Directive:
Go line by line through the records below. Copy whichever lines contain the string "exec".

─── Provided entries ───

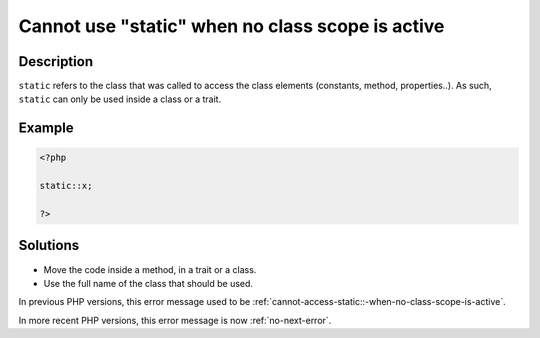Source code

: .. _cannot-use-"static"-when-no-class-scope-is-active:

Cannot use "static" when no class scope is active
-------------------------------------------------
 
.. meta::
	:description:
		Cannot use "static" when no class scope is active: ``static`` refers to the class that was called to access the class elements (constants, method, properties.
		:og:image: https://php-changed-behaviors.readthedocs.io/en/latest/_static/logo.png
		:og:type: article
		:og:title: Cannot use &quot;static&quot; when no class scope is active
		:og:description: ``static`` refers to the class that was called to access the class elements (constants, method, properties
		:og:url: https://php-errors.readthedocs.io/en/latest/messages/cannot-use-%22static%22-when-no-class-scope-is-active.html
	    :og:locale: en
		:twitter:card: summary_large_image
		:twitter:site: @exakat
		:twitter:title: Cannot use "static" when no class scope is active
		:twitter:description: Cannot use "static" when no class scope is active: ``static`` refers to the class that was called to access the class elements (constants, method, properties
		:twitter:creator: @exakat
		:twitter:image:src: https://php-changed-behaviors.readthedocs.io/en/latest/_static/logo.png

Description
___________
 
``static`` refers to the class that was called to access the class elements (constants, method, properties..). As such, ``static`` can only be used inside a class or a trait. 

Example
_______

.. code-block:: php

   <?php
   
   static::x;
   
   ?>

Solutions
_________

+ Move the code inside a method, in a trait or a class.
+ Use the full name of the class that should be used.


In previous PHP versions, this error message used to be :ref:`cannot-access-static::-when-no-class-scope-is-active`.


In more recent PHP versions, this error message is now :ref:`no-next-error`.

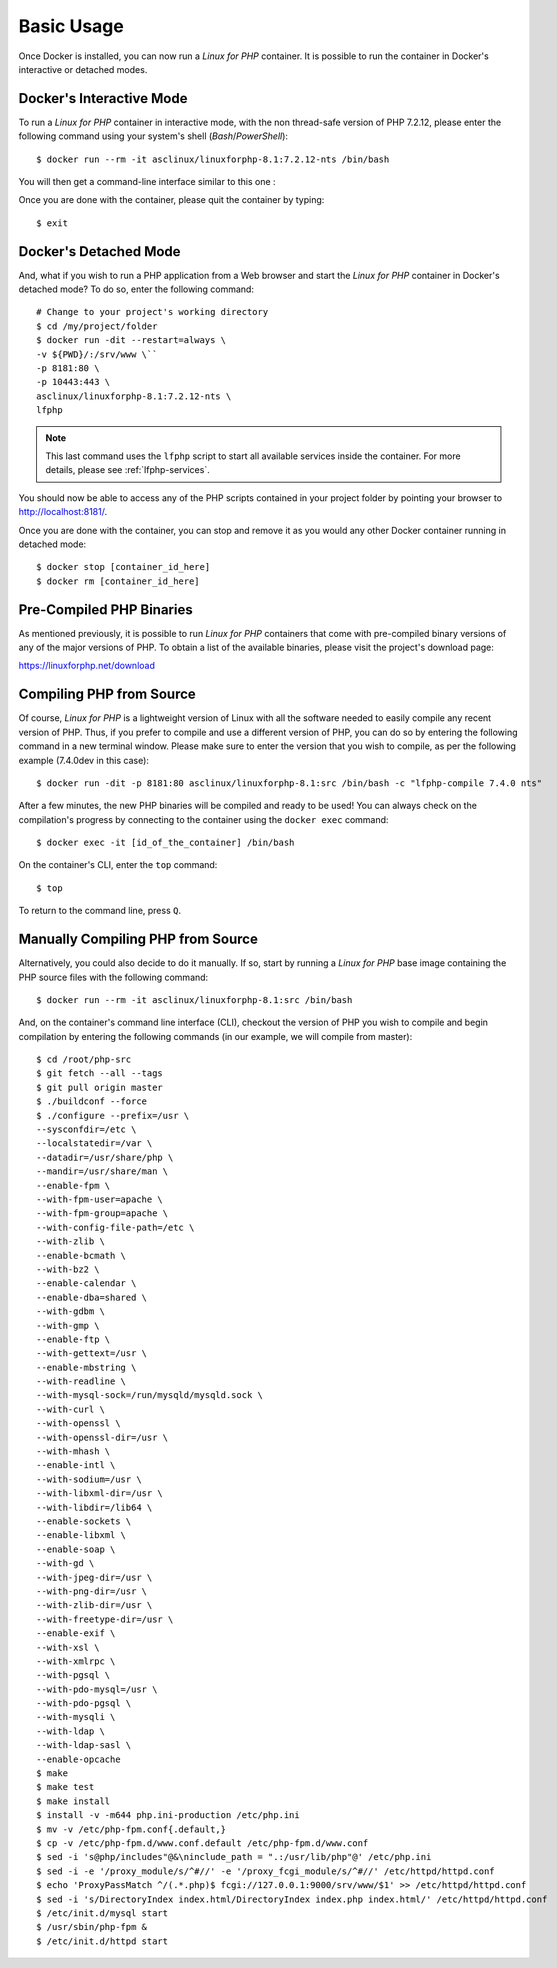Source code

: .. _BasicUsageAnchor:

Basic Usage
===========

Once Docker is installed, you can now run a *Linux for PHP* container. It is possible to run the container in
Docker's interactive or detached modes.

.. index:: Mode - interactive

Docker's Interactive Mode
-------------------------

To run a *Linux for PHP* container in interactive mode, with the non thread-safe version of PHP 7.2.12, please
enter the following command using your system's shell (*Bash*/*PowerShell*)::

    $ docker run --rm -it asclinux/linuxforphp-8.1:7.2.12-nts /bin/bash

You will then get a command-line interface similar to this one :

.. image:: /images/basic_usage01.png

Once you are done with the container, please quit the container by typing::

    $ exit

.. index:: Mode - detached

Docker's Detached Mode
----------------------

And, what if you wish to run a PHP application from a Web browser and start the *Linux for PHP* container in
Docker's detached mode? To do so, enter the following command::

    # Change to your project's working directory
    $ cd /my/project/folder
    $ docker run -dit --restart=always \
    -v ${PWD}/:/srv/www \``
    -p 8181:80 \
    -p 10443:443 \
    asclinux/linuxforphp-8.1:7.2.12-nts \
    lfphp

.. note:: This last command uses the ``lfphp`` script to start all available services inside the container. For more details, please see :ref:`lfphp-services`.

You should now be able to access any of the PHP scripts contained in your project folder by pointing your browser to `<http://localhost:8181/>`_.

Once you are done with the container, you can stop and remove it as you would any other Docker container running in detached mode::

    $ docker stop [container_id_here]
    $ docker rm [container_id_here]

.. index:: Binaries - pre-compiled PHP

Pre-Compiled PHP Binaries
-------------------------

As mentioned previously, it is possible to run *Linux for PHP* containers that come with pre-compiled binary versions of
any of the major versions of PHP. To obtain a list of the available binaries, please visit the project's download page:

`<https://linuxforphp.net/download>`_

.. index:: Binaries - compiling PHP from source

.. index:: Commands - lfphp-compile

.. _lfphp-compile:

Compiling PHP from Source
-------------------------

Of course, *Linux for PHP* is a lightweight version of Linux with all the software needed to easily compile any recent
version of PHP. Thus, if you prefer to compile and use a different version of PHP, you can do so by entering the
following command in a new terminal window. Please make sure to enter the version that you wish to compile, as per the
following example (7.4.0dev in this case)::

    $ docker run -dit -p 8181:80 asclinux/linuxforphp-8.1:src /bin/bash -c "lfphp-compile 7.4.0 nts"

After a few minutes, the new PHP binaries will be compiled and ready to be used! You can always check on the
compilation's progress by connecting to the container using the ``docker exec`` command::

    $ docker exec -it [id_of_the_container] /bin/bash

On the container's CLI, enter the ``top`` command::

    $ top

To return to the command line, press ``Q``.

.. index:: Binaries - compiling PHP from source manually

Manually Compiling PHP from Source
----------------------------------

Alternatively, you could also decide to do it manually. If so, start by running a *Linux for PHP* base image containing
the PHP source files with the following command::

    $ docker run --rm -it asclinux/linuxforphp-8.1:src /bin/bash

And, on the container's command line interface (CLI), checkout the version of PHP you wish to compile and begin
compilation by entering the following commands (in our example, we will compile from master)::

    $ cd /root/php-src
    $ git fetch --all --tags
    $ git pull origin master
    $ ./buildconf --force
    $ ./configure --prefix=/usr \
    --sysconfdir=/etc \
    --localstatedir=/var \
    --datadir=/usr/share/php \
    --mandir=/usr/share/man \
    --enable-fpm \
    --with-fpm-user=apache \
    --with-fpm-group=apache \
    --with-config-file-path=/etc \
    --with-zlib \
    --enable-bcmath \
    --with-bz2 \
    --enable-calendar \
    --enable-dba=shared \
    --with-gdbm \
    --with-gmp \
    --enable-ftp \
    --with-gettext=/usr \
    --enable-mbstring \
    --with-readline \
    --with-mysql-sock=/run/mysqld/mysqld.sock \
    --with-curl \
    --with-openssl \
    --with-openssl-dir=/usr \
    --with-mhash \
    --enable-intl \
    --with-sodium=/usr \
    --with-libxml-dir=/usr \
    --with-libdir=/lib64 \
    --enable-sockets \
    --enable-libxml \
    --enable-soap \
    --with-gd \
    --with-jpeg-dir=/usr \
    --with-png-dir=/usr \
    --with-zlib-dir=/usr \
    --with-freetype-dir=/usr \
    --enable-exif \
    --with-xsl \
    --with-xmlrpc \
    --with-pgsql \
    --with-pdo-mysql=/usr \
    --with-pdo-pgsql \
    --with-mysqli \
    --with-ldap \
    --with-ldap-sasl \
    --enable-opcache
    $ make
    $ make test
    $ make install
    $ install -v -m644 php.ini-production /etc/php.ini
    $ mv -v /etc/php-fpm.conf{.default,}
    $ cp -v /etc/php-fpm.d/www.conf.default /etc/php-fpm.d/www.conf
    $ sed -i 's@php/includes"@&\ninclude_path = ".:/usr/lib/php"@' /etc/php.ini
    $ sed -i -e '/proxy_module/s/^#//' -e '/proxy_fcgi_module/s/^#//' /etc/httpd/httpd.conf
    $ echo 'ProxyPassMatch ^/(.*.php)$ fcgi://127.0.0.1:9000/srv/www/$1' >> /etc/httpd/httpd.conf
    $ sed -i 's/DirectoryIndex index.html/DirectoryIndex index.php index.html/' /etc/httpd/httpd.conf
    $ /etc/init.d/mysql start
    $ /usr/sbin/php-fpm &
    $ /etc/init.d/httpd start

───

Reply to the exercise:
compilation's progress by connecting to the container using the ``docker exec`` command::
    $ docker exec -it [id_of_the_container] /bin/bash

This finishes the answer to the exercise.